▸ **GIVEN REQUEST**
Copy the data below word for word, from its first line through the line that contains "locality: East of Suitland", including both of those lines.

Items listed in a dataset
==*==
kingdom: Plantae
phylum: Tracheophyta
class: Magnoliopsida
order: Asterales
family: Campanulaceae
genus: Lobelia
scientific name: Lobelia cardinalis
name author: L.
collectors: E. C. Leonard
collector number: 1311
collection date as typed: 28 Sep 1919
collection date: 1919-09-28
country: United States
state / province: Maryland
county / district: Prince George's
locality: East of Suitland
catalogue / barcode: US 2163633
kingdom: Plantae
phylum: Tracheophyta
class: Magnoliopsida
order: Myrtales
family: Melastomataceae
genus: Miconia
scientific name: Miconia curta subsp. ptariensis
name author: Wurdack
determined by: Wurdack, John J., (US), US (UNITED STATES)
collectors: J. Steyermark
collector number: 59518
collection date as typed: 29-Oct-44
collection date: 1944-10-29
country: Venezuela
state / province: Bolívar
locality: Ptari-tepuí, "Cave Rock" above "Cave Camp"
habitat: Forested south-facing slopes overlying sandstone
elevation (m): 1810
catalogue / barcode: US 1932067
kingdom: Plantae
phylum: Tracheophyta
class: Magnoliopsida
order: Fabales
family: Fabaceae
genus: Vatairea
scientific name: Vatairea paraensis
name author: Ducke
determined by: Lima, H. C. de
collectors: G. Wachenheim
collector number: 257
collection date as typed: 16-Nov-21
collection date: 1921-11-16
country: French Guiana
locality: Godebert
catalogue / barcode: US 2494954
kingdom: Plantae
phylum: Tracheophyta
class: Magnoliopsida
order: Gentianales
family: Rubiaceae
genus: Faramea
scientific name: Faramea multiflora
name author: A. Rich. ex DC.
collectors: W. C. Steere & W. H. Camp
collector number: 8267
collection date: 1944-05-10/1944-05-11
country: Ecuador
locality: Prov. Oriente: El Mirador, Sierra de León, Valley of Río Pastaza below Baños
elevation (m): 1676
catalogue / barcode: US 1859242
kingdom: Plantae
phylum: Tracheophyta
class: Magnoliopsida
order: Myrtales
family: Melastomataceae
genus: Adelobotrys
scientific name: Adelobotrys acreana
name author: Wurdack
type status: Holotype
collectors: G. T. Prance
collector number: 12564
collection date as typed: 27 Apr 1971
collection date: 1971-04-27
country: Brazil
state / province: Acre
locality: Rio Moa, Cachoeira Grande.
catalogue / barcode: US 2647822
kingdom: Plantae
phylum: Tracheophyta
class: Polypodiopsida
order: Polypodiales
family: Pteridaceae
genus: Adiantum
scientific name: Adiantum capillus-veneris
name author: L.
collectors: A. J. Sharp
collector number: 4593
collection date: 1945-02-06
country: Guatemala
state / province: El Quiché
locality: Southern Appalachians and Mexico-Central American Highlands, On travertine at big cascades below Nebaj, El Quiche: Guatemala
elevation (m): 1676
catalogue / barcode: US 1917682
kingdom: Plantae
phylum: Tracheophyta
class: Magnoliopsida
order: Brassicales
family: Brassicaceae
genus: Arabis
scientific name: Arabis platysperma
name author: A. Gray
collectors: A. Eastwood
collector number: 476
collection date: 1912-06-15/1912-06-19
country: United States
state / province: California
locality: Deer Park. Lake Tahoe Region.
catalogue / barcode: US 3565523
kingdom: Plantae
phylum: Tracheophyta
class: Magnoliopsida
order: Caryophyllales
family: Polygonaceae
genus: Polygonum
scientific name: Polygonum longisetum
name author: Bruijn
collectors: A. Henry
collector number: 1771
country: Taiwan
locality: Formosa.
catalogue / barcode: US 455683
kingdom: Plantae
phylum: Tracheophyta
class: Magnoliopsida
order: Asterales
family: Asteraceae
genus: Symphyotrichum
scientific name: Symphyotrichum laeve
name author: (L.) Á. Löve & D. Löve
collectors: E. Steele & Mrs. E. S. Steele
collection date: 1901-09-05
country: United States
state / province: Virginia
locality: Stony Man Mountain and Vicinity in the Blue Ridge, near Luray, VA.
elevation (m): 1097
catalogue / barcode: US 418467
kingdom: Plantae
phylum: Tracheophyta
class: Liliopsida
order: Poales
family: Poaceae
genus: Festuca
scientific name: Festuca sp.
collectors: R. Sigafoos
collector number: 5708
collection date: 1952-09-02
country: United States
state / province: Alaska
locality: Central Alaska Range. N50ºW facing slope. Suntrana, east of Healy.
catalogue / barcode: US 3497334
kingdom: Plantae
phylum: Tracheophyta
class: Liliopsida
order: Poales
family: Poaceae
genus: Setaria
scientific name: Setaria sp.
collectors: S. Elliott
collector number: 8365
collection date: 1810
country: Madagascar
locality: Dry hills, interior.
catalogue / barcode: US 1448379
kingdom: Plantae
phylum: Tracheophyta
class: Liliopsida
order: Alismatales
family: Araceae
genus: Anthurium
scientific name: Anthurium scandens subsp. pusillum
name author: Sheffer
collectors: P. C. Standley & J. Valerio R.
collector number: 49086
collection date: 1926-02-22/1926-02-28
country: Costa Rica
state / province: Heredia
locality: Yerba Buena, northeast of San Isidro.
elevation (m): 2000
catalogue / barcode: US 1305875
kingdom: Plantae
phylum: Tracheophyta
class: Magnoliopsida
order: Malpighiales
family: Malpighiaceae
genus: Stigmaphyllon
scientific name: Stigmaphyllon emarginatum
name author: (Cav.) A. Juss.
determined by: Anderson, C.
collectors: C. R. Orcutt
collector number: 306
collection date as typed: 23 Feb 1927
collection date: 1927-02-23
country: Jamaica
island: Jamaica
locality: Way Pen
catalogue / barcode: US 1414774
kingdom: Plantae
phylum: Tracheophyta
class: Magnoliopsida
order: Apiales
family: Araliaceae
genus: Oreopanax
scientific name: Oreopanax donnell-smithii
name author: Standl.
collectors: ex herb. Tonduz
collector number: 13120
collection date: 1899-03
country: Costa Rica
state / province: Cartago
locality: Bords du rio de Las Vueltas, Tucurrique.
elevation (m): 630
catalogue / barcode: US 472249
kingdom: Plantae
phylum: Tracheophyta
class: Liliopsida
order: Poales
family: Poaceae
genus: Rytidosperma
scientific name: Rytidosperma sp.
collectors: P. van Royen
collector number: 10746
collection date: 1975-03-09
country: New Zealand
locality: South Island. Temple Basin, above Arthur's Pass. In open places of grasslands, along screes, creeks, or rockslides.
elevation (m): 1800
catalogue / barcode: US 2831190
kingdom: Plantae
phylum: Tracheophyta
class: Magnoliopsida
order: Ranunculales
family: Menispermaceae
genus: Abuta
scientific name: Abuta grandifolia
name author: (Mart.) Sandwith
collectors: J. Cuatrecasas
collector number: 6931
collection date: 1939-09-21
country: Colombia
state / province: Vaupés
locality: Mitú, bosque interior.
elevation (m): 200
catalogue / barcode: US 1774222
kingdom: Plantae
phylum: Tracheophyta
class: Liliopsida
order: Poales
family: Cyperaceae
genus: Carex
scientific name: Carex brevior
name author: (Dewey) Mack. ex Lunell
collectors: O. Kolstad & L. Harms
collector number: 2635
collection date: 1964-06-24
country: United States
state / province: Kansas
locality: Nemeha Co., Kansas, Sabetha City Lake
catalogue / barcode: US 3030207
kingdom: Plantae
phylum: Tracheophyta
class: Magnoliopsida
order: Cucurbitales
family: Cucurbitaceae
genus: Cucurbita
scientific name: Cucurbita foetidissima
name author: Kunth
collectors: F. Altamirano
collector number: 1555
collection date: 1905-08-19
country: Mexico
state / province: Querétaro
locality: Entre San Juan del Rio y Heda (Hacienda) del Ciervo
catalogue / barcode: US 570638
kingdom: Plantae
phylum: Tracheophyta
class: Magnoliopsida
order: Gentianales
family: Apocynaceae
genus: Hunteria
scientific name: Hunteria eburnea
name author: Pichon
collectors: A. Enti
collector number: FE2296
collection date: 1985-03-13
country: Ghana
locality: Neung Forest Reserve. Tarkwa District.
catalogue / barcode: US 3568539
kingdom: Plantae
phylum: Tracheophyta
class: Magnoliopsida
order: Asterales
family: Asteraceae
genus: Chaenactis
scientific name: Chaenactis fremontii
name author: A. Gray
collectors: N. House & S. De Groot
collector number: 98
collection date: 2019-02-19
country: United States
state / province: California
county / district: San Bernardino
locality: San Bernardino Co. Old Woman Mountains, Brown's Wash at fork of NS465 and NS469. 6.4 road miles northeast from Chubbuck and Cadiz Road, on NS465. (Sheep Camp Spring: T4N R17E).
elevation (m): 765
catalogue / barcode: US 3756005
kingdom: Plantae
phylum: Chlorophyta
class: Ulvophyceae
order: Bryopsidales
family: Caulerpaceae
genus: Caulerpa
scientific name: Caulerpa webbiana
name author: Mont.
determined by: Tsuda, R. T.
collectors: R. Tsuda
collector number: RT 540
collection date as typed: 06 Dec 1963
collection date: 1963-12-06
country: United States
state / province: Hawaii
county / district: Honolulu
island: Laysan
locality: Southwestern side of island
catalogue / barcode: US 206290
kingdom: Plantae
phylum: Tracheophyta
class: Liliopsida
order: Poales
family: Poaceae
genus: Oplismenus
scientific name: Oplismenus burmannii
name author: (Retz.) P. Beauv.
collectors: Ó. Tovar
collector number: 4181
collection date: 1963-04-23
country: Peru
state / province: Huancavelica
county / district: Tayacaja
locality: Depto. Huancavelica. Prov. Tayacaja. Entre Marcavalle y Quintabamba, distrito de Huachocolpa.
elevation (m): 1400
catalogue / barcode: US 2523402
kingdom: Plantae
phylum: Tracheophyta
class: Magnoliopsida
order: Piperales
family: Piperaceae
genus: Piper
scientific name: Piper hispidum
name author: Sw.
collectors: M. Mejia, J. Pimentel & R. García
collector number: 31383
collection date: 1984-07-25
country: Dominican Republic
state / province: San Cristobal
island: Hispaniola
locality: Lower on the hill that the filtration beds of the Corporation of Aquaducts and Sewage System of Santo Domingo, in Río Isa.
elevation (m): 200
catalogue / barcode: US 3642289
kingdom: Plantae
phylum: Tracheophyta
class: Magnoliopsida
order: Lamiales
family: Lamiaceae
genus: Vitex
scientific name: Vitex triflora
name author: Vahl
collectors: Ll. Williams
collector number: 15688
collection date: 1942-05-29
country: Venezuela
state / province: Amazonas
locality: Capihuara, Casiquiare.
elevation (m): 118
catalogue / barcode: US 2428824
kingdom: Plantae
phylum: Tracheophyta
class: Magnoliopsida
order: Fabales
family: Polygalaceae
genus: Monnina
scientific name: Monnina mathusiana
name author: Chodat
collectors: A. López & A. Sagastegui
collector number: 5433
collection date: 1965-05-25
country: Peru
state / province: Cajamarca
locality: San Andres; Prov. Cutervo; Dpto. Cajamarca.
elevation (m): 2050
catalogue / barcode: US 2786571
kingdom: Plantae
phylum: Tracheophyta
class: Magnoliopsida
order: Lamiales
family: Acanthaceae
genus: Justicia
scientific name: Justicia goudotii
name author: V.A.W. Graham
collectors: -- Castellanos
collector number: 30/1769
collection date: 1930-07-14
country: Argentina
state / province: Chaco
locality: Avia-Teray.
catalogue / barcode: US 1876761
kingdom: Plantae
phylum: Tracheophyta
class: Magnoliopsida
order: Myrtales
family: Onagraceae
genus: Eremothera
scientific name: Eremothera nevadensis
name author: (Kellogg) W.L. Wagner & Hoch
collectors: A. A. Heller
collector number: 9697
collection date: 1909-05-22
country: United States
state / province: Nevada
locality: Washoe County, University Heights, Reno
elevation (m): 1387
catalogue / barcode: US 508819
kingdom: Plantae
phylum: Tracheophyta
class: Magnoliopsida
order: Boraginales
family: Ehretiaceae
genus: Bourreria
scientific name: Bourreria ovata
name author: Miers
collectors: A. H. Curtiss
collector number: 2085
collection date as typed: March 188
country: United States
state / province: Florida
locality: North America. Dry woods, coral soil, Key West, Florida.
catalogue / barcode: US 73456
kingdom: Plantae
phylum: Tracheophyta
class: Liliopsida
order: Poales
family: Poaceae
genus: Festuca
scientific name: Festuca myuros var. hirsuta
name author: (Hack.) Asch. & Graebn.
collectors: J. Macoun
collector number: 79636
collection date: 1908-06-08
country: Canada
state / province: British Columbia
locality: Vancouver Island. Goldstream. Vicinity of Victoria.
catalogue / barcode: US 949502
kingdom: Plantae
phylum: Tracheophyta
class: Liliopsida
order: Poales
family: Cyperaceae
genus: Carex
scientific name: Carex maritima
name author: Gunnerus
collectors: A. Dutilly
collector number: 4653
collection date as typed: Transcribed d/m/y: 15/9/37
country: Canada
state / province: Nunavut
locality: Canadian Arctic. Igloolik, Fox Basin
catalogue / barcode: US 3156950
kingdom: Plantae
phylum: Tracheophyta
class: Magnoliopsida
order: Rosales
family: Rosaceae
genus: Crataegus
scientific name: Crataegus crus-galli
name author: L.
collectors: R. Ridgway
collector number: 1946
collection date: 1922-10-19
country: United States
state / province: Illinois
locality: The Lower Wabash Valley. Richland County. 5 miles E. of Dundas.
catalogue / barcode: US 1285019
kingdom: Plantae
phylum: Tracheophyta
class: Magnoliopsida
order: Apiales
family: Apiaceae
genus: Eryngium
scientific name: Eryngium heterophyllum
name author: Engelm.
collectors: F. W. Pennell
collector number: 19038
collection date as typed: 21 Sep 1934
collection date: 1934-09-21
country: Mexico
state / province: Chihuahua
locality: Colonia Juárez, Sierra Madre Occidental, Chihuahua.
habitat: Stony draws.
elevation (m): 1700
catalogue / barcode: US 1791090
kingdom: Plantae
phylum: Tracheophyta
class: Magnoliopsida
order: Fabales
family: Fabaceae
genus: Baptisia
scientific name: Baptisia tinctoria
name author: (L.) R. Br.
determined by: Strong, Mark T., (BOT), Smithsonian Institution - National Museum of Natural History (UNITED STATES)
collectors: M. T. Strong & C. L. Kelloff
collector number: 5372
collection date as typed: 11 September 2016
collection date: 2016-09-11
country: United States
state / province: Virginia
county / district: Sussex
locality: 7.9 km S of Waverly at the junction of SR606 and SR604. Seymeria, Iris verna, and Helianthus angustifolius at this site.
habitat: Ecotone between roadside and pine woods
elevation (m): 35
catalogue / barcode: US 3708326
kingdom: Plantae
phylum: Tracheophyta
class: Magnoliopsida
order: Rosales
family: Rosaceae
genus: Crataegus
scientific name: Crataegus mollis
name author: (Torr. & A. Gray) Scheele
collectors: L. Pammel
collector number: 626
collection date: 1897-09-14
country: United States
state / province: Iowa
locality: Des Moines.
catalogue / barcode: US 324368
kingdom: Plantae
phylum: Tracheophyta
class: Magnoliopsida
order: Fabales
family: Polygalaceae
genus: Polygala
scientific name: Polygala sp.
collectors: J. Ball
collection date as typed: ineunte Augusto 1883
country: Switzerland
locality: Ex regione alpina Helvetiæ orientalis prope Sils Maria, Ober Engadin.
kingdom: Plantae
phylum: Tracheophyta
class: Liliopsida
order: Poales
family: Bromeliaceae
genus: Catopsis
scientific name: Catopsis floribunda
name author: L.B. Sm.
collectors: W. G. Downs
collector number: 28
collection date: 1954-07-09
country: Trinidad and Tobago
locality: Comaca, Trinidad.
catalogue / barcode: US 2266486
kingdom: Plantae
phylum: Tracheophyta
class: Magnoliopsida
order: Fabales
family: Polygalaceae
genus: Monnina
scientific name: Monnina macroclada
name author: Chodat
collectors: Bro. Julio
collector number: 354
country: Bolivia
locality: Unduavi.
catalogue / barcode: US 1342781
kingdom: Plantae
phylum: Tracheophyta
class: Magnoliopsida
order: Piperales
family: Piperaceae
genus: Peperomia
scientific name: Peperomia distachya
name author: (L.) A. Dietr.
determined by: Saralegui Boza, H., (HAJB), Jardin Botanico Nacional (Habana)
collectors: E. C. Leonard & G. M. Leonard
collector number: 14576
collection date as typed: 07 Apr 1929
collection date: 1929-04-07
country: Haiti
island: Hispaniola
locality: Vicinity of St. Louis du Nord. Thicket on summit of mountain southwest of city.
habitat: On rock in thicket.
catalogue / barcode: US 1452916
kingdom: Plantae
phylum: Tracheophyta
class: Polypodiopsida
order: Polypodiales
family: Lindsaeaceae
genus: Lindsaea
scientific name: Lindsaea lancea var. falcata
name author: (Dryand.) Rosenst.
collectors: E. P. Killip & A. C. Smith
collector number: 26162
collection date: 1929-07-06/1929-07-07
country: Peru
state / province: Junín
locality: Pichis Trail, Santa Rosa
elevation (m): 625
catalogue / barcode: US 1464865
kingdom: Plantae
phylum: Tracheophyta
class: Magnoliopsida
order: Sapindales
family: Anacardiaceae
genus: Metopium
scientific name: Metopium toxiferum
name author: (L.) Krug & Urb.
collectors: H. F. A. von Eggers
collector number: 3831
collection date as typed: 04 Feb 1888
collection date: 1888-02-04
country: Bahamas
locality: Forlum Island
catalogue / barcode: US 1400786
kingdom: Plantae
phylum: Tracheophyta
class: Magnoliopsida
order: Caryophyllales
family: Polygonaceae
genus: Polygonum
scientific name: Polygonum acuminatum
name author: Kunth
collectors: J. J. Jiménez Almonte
==*==
▸ **COMPLETE OUTPUT**
kingdom: Plantae
phylum: Tracheophyta
class: Magnoliopsida
order: Asterales
family: Campanulaceae
genus: Lobelia
scientific name: Lobelia cardinalis
name author: L.
collectors: E. C. Leonard
collector number: 1311
collection date as typed: 28 Sep 1919
collection date: 1919-09-28
country: United States
state / province: Maryland
county / district: Prince George's
locality: East of Suitland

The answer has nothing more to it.